By Caroline Harroe (Harmless CEO)

For thirty-three years, I have lived in a world where the floor can turn into water without warning. That is the nature of Complex PTSD. It isn’t just a ‘memory of a bad thing’; it is a physiological rewiring – a body that insists it is still in the room where the tragedy happened, even while I am simply making school lunches for my five neurodivergent children.

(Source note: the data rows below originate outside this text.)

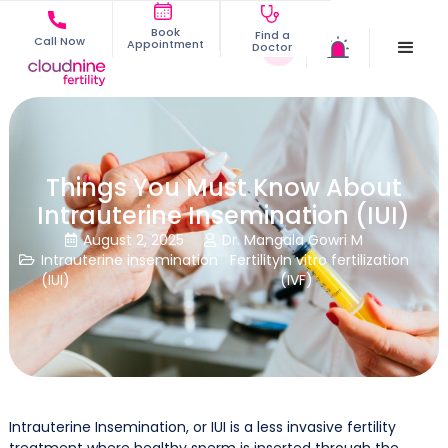
Book
Find a
Call Now
Appointment
Doctor
Things You Must Know About
Intrauterine Insemination (IUI)
August 2, 2025
Dr. Mangala Gowri M


Intrauterine insemination
Fertility
In vitro fertilization

(IUI)
(IVF)
Intrauterine Insemination, or IUI is a less invasive fertility
treatment where healthy sperm is inserted through the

I am strong and I am bold, but I am weary of a system that treats trauma like a footnote in a general mental health file.

The Rising Tide
We are told that trauma is a ‘hidden epidemic’, but the numbers are increasingly visible. In the UK, recent data suggests that nearly 1 in 13 young people will develop PTSD by age 18. Across the general population, the prevalence of PTSD has risen from 4.4% in 2014 to 5.7% in 2024.

In England alone, an estimated 16.2 million adults have experienced at least one major trauma; the economic burden of this trauma is estimated at over £40billion. We aren’t a niche group; we are a significant portion of the human experience. Yet, the help available remains a ghost in the machine.

The ‘Absorbed’ Pathway: A Critique of Care
When we enquired about local pathways for PTSD specialist services, we were met with a terrifying vagueness. We weren’t given a map; we were told that patients are ‘absorbed into general mental health pathways’.

In clinical terms, ‘absorbed’ is a polite way of saying ‘lost’. When you absorb trauma into a general pathway, you lose the ability to track how much is being spent on specialist help. You lose the specific numbers of those impacted. Most importantly, you lose the nuance required to treat a condition that NICE (National Institute for Health and Care Excellence) explicitly states requires ‘trauma-focused’ interventions – specifically TF-CBT or EMDR.

The current system is a funnel with a blocked end. People with complex trauma are often shunted between services that claim they aren’t ‘complex enough’ or, conversely, ‘too complex’ for their remit. We are left in a waiting room that has no door, in short-term treatments never designed to treat the complex neurological change that occurs with trauma.

Trauma-Informed vs. Trauma-Intervention
Lately, the term ‘trauma-informed’ is being bandied about like a corporate buzzword. It’s become a piece of linguistic propaganda.

Let’s be clear: being trauma-informed is the bare minimum. It means having an awareness that trauma exists and trying not to re-traumatise people during an interaction. It is a mindset, a culture. It is not a treatment.

It is like being ‘fire-informed’ – you know that fire is hot and you’ve cleared the exits, but you don’t actually have a hose to put out the flames. Evidence-based trauma interventions are the hose. We need clinicians trained in the surgical precision of trauma recovery, not just a system that is ‘aware’ of our pain while doing nothing to alleviate it.

The Birth of Fearless
Ten years ago, I began a quiet rebellion. I spoke to fellow survivors, clinical researchers, and those working on the front lines of suicide prevention. I refined the idea until it was sharp.

We have been doing this work under the radar within the walls of Harmless, listening to the clients the system couldn’t see. And now, we are launching Fearless.

  • Location: Based in the East Midlands.
  • The Scope: Currently small, private and unfunded.
  • The Mission: To provide the specific, evidence-based specialist help that ‘absorption’ denies us.


Fearless isn’t just a name; it’s a requirement. It takes a certain kind of fearlessness to look at a broken system and decide to build a better one from the ground up. We are starting small, but we are starting with the right people – people who understand that trauma isn’t a narrative of ‘what’s wrong with you’, but a deep, lived understanding of ‘what happened to you’.

For those of you walking the long, exhausting path in the wake of trauma: we see you. We aren’t just informed about your pain; we are fighting for your right to be treated for it.